Reading text =
* * * * *
OK, you are planning a trip to Italy. You will have limited time, and you want to make the most of that time whilst there. Generally, there are two potential primary venues for your trip’s focus. Perhaps you want a cultural experience -- one where you find yourself in the larger, history-laden Italian cities, with a focus on art museums and churches. Or, maybe you will be focusing on the Italian countryside experience -- its people, land, wine and food. More than likely, you will be shooting for a bit of both of these venues.
This article focuses on the cultural side of Italy, usually found while you are in one of the larger cities. The question I put before you is, “Should you spend a significant amount of your precious time in Milano?” Here is my opinion.
An Italian city’s cultural draw is not defined by its population. For instance, Rome is the largest city at 2.3-million people, and has a huge cultural footprint (more below). But Florence, Italy’s 8th-largest city, has only 350,000, and also super-cultural. And then there’s little Venice, which is chock-a-block full of culture, but is the 110th-largest city, and tips in at only 50,000 Venetians!
Of course there are undeniably many other cities of culture in Italy, like Verona, Palermo, Turin, Bologna, Naples and others; but, I am confident that the three cities of Rome, Florence and Venice make up the Big-3 for those seeking overall cultural satisfaction. And, if you go to the website of a city-aggregating travel agency, you will find, front-and-center, itineraries for Rome-Florence-Italy, complete with connecting first-class trains.
* * * * *
Data rows =
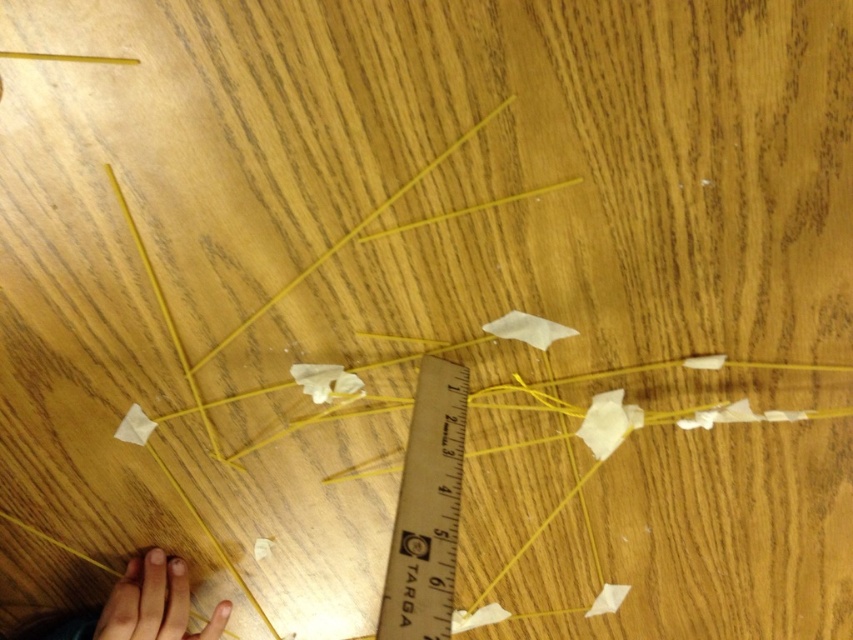
Which is behind, point (428, 536) or point (70, 636)?

The point (70, 636) is more distant.

Can you confirm if wooden ruler at center is taller than smooth skin hand at lower left?

Indeed, wooden ruler at center has a greater height compared to smooth skin hand at lower left.

Is point (444, 584) closer to viewer compared to point (161, 586)?

That is True.

Where is `wooden ruler at center`? Image resolution: width=853 pixels, height=640 pixels. wooden ruler at center is located at coordinates (427, 509).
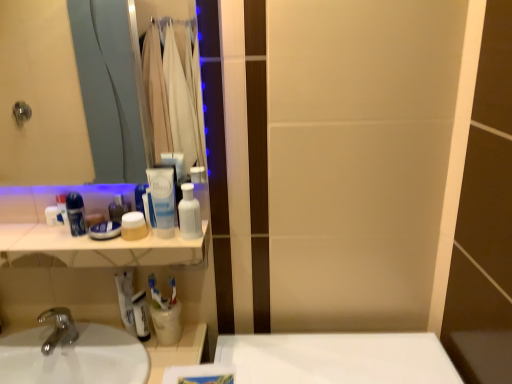
Find the location of a particular element. This screenshot has width=512, height=384. free space to the left of silver metallic faucet at lower left is located at coordinates click(x=23, y=342).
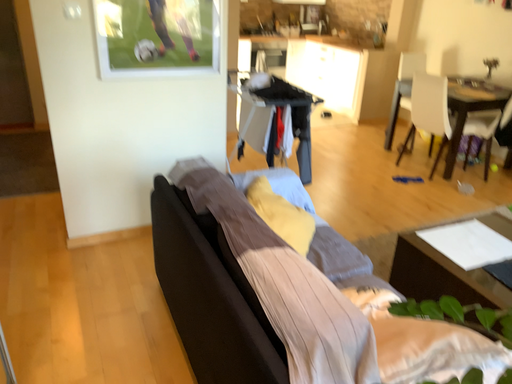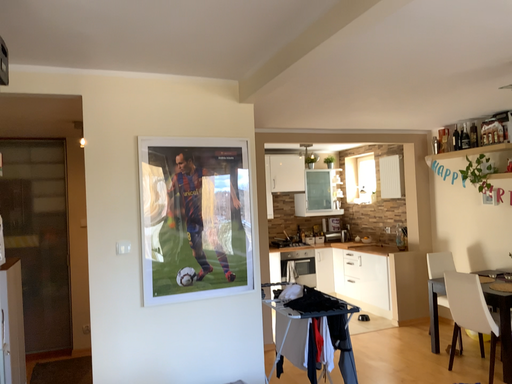
Question: How did the camera likely rotate when shooting the video?

Choices:
 (A) rotated upward
 (B) rotated downward

Answer: (A)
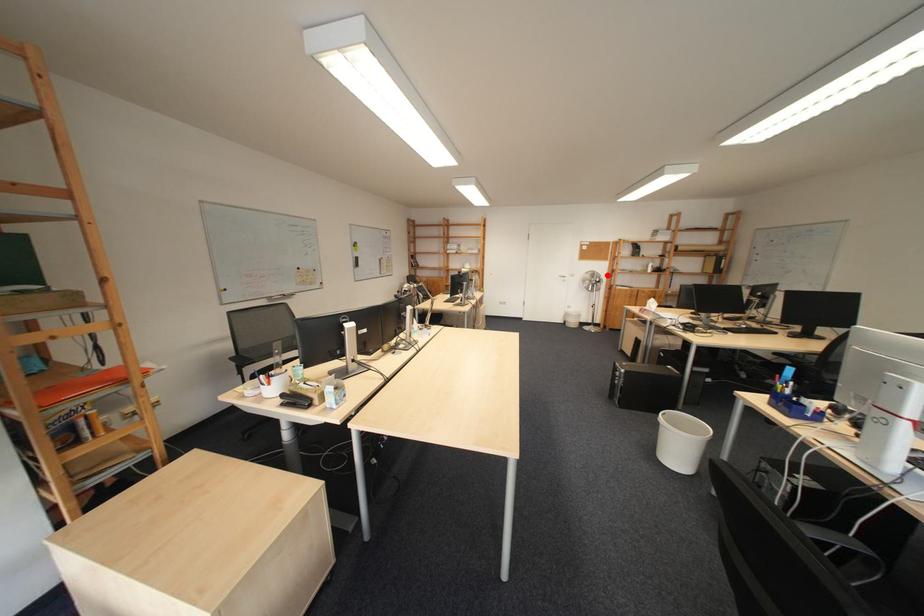
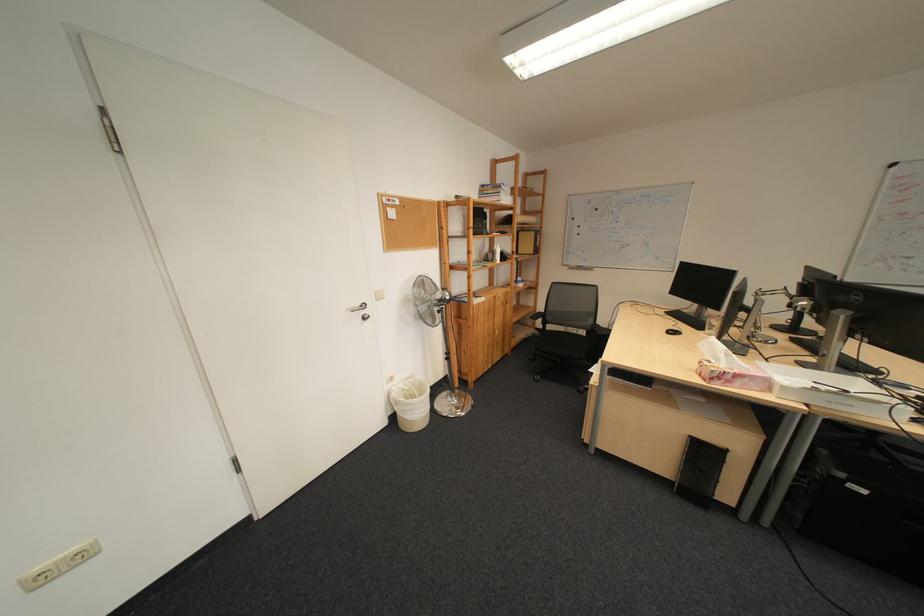
Where in the second image is the point corresponding to the highlighted location from the first image?

(435, 284)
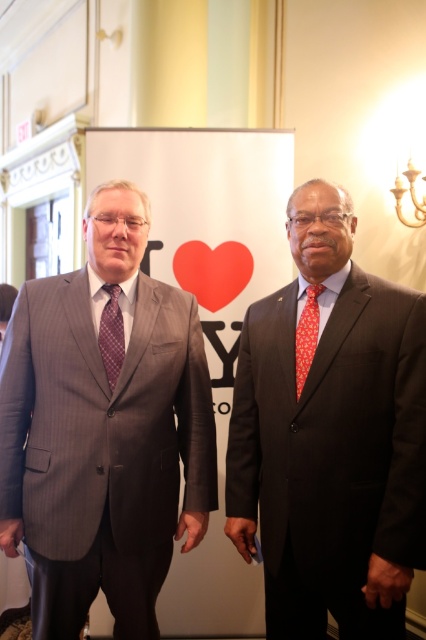
Question: Among these points, which one is farthest from the camera?

Choices:
 (A) (215, 307)
 (B) (307, 308)
 (C) (169, 497)
 (D) (111, 323)

Answer: (A)

Question: Which point is farther from the camera taking this photo?

Choices:
 (A) (307, 432)
 (B) (316, 333)
 (C) (109, 310)

Answer: (C)

Question: Does dark gray suit at right have a greater width compared to orange printed silk tie at right?

Choices:
 (A) no
 (B) yes

Answer: (B)

Question: Where is gray pinstripe suit at left located in relation to red matte heart at center in the image?

Choices:
 (A) below
 (B) above

Answer: (A)

Question: Is red matte heart at center positioned before orange printed silk tie at right?

Choices:
 (A) no
 (B) yes

Answer: (A)

Question: Which point is closer to the camera taking this photo?

Choices:
 (A) (307, 298)
 (B) (114, 316)

Answer: (A)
* * * * *
Written task 1 =
Answer these questions about the travel article:
(a) Which city does the writer ask whether you should spend a significant amount of time in?
(b) What population does the article give for Rome?
(c) Which three cities does the writer call the Big-3?
Written task 2 = Copy the lines of the records from the one containing "Find the location" through the one containing "Question: How did", inclusive, and leave out the pictures.
The travel article and the records are unrelated.

Complete output 1 =
(a) Milano
(b) 2.3 million
(c) Rome, Florence and Venice

Complete output 2 =
Find the location of a particular element. This screenshot has width=512, height=384. free space to the left of silver metallic faucet at lower left is located at coordinates click(x=23, y=342).
Question: How did the camera likely rotate when shooting the video?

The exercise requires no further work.